The present study aimed to examine the genetic diversity of human malaria parasites (i.e., P. falciparum, P. vivax and P. knowlesi) in Malaysia and southern Thailand targeting the 19-kDa C-terminal region of Merozoite Surface Protein-1 (MSP-1₁₉). This region is essential for the recognition and invasion of erythrocytes and it is considered one of the leading candidates for asexual blood stage vaccines. However, the genetic data of MSP-1₁₉ among human malaria parasites in Malaysia is limited and there is also a need to update the current sequence diversity of this gene region among the Thailand isolates. In this study, genomic DNA was extracted from 384 microscopy-positive blood samples collected from patients who attended the hospitals or clinics in Malaysia and malaria clinics in Thailand from the year 2008 to 2016. The MSP-1₁₉ was amplified using PCR followed by bidirectional sequencing. DNA sequences identified in the present study were subjected to Median-joining network analysis with sequences of MSP-1₁₉ obtained from GenBank. DNA sequence analysis revealed that PfMSP-1₁₉ of Malaysian and Thailand isolates was not genetically conserved as high number of haplotypes were detected and positive selection was prevalent in PfMSP-1₁₉, hence questioning its suitability to be used as a vaccine candidate. A novel haplotype (Q/TNG/L) was also detected in Thailand P. falciparum isolate. In contrast, PvMSP-1₁₉ was highly conserved, however for the first time, a non-synonymous substitution (A1657S) was reported among Malaysian isolates. As for PkMSP-1₁₉, the presence of purifying selection and low nucleotide diversity indicated that it might be a potential vaccine target for P. knowlesi.

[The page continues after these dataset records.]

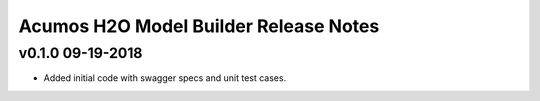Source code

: .. ===============LICENSE_START============================================================
.. Acumos CC-BY-4.0
.. ========================================================================================
.. Copyright (C) 2018 AT&T Intellectual Property. All rights reserved.
.. ========================================================================================
.. This Acumos documentation file is distributed by AT&T
.. under the Creative Commons Attribution 4.0 International License (the "License");
.. you may not use this file except in compliance with the License.
.. You may obtain a copy of the License at
..
.. http://creativecommons.org/licenses/by/4.0
..
.. This file is distributed on an "AS IS" BASIS,
.. WITHOUT WARRANTIES OR CONDITIONS OF ANY KIND, either express or implied.
.. See the License for the specific language governing permissions and
.. limitations under the License.
.. ===============LICENSE_END==============================================================

========================================
Acumos H2O Model Builder Release Notes
========================================

v0.1.0  09-19-2018
------------------
- Added initial code with swagger specs and unit test cases.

本研究旨在检测马来西亚和泰国南部人类疟疾寄生虫（即恶性疟原虫、间日疟原虫和诺氏疟原虫）的遗传多样性，靶向裂殖子表面蛋白 1 ( MSP)的 19-kDa C 末端区域。-1 ₁₉）。该区域对于红细胞的识别和入侵至关重要，它被认为是无性血阶段疫苗的主要候选者之一。然而，MSP-1 ₁₉的基因数据马来西亚人类疟疾寄生虫中的数量有限，还需要更新泰国分离株中该基因区域的当前序列多样性。在这项研究中，从 2008 年至 2016 年在马来西亚的医院或诊所以及泰国的疟疾诊所就诊的患者收集的 384 份显微镜检查阳性血液样本中提取了基因组 DNA。MSP-1 ₁₉使用 PCR 扩增，然后进行双向扩增测序。本研究中鉴定的 DNA 序列使用从 GenBank 获得的MSP-1 ₁₉序列进行中值连接网络分析。DNA 序列分析表明PfMSP-1 ₁₉马来西亚和泰国分离株的基因不保守，因为检测到大量单倍型，并且在PfMSP-1 _{19 中}普遍存在阳性选择，因此质疑其作为候选疫苗的适用性。在泰国恶性疟原虫分离株中也检测到了一种新的单倍型 (Q/TNG/L) 。相比之下，PvMSP-1 ₁₉是高度保守的，但是第一次在马来西亚分离株中报告了非同义替换（A1657S）。至于PkMSP-1 ₁₉，纯化选择和低核苷酸多样性的存在表明它可能是诺氏假单胞菌的潜在疫苗靶标。